*** Exercise data ***
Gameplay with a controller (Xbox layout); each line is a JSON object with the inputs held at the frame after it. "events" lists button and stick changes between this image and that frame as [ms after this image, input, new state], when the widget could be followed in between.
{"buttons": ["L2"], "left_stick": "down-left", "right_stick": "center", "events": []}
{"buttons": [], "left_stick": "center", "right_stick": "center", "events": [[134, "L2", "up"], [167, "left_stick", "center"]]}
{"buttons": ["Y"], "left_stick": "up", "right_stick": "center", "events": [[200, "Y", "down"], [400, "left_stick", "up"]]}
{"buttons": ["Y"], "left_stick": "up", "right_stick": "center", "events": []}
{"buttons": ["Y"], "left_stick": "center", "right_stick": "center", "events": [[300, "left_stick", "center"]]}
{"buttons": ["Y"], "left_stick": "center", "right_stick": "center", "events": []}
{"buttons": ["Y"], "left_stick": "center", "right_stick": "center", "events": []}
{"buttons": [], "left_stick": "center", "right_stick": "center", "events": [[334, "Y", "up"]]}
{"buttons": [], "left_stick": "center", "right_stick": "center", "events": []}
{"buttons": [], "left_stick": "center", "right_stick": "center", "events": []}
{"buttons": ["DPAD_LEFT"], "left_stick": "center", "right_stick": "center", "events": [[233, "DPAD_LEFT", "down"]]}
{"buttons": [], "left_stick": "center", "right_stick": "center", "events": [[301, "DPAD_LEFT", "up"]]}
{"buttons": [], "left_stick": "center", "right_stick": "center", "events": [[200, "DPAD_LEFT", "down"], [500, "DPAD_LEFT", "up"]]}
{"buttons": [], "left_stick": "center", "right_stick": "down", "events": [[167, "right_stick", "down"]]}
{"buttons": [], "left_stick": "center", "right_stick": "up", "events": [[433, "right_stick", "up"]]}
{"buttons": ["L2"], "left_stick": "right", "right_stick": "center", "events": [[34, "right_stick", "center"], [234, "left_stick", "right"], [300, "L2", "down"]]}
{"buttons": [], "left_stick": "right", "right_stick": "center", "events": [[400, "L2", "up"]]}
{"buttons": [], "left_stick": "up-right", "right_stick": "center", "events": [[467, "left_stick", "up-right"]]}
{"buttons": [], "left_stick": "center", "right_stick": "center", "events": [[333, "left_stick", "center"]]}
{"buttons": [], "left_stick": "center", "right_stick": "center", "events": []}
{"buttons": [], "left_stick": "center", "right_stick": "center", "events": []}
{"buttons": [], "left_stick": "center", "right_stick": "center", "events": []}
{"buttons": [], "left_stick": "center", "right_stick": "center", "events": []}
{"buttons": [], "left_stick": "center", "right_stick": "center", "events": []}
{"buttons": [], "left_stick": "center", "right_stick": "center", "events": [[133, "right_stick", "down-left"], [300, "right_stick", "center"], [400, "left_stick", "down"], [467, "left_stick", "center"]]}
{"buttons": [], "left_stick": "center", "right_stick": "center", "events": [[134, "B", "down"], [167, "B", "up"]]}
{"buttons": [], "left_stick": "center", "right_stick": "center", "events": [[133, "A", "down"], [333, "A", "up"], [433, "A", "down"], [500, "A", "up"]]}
***
== Description of the task ==
Transcribe each line of the listing exactly.

== Solution ==
Gameplay with a controller (Xbox layout); each line is a JSON object with the inputs held at the frame after it. "events" lists button and stick changes between this image and that frame as [ms after this image, input, new state], when the widget could be followed in between.
{"buttons": ["L2"], "left_stick": "down-left", "right_stick": "center", "events": []}
{"buttons": [], "left_stick": "center", "right_stick": "center", "events": [[134, "L2", "up"], [167, "left_stick", "center"]]}
{"buttons": ["Y"], "left_stick": "up", "right_stick": "center", "events": [[200, "Y", "down"], [400, "left_stick", "up"]]}
{"buttons": ["Y"], "left_stick": "up", "right_stick": "center", "events": []}
{"buttons": ["Y"], "left_stick": "center", "right_stick": "center", "events": [[300, "left_stick", "center"]]}
{"buttons": ["Y"], "left_stick": "center", "right_stick": "center", "events": []}
{"buttons": ["Y"], "left_stick": "center", "right_stick": "center", "events": []}
{"buttons": [], "left_stick": "center", "right_stick": "center", "events": [[334, "Y", "up"]]}
{"buttons": [], "left_stick": "center", "right_stick": "center", "events": []}
{"buttons": [], "left_stick": "center", "right_stick": "center", "events": []}
{"buttons": ["DPAD_LEFT"], "left_stick": "center", "right_stick": "center", "events": [[233, "DPAD_LEFT", "down"]]}
{"buttons": [], "left_stick": "center", "right_stick": "center", "events": [[301, "DPAD_LEFT", "up"]]}
{"buttons": [], "left_stick": "center", "right_stick": "center", "events": [[200, "DPAD_LEFT", "down"], [500, "DPAD_LEFT", "up"]]}
{"buttons": [], "left_stick": "center", "right_stick": "down", "events": [[167, "right_stick", "down"]]}
{"buttons": [], "left_stick": "center", "right_stick": "up", "events": [[433, "right_stick", "up"]]}
{"buttons": ["L2"], "left_stick": "right", "right_stick": "center", "events": [[34, "right_stick", "center"], [234, "left_stick", "right"], [300, "L2", "down"]]}
{"buttons": [], "left_stick": "right", "right_stick": "center", "events": [[400, "L2", "up"]]}
{"buttons": [], "left_stick": "up-right", "right_stick": "center", "events": [[467, "left_stick", "up-right"]]}
{"buttons": [], "left_stick": "center", "right_stick": "center", "events": [[333, "left_stick", "center"]]}
{"buttons": [], "left_stick": "center", "right_stick": "center", "events": []}
{"buttons": [], "left_stick": "center", "right_stick": "center", "events": []}
{"buttons": [], "left_stick": "center", "right_stick": "center", "events": []}
{"buttons": [], "left_stick": "center", "right_stick": "center", "events": []}
{"buttons": [], "left_stick": "center", "right_stick": "center", "events": []}
{"buttons": [], "left_stick": "center", "right_stick": "center", "events": [[133, "right_stick", "down-left"], [300, "right_stick", "center"], [400, "left_stick", "down"], [467, "left_stick", "center"]]}
{"buttons": [], "left_stick": "center", "right_stick": "center", "events": [[134, "B", "down"], [167, "B", "up"]]}
{"buttons": [], "left_stick": "center", "right_stick": "center", "events": [[133, "A", "down"], [333, "A", "up"], [433, "A", "down"], [500, "A", "up"]]}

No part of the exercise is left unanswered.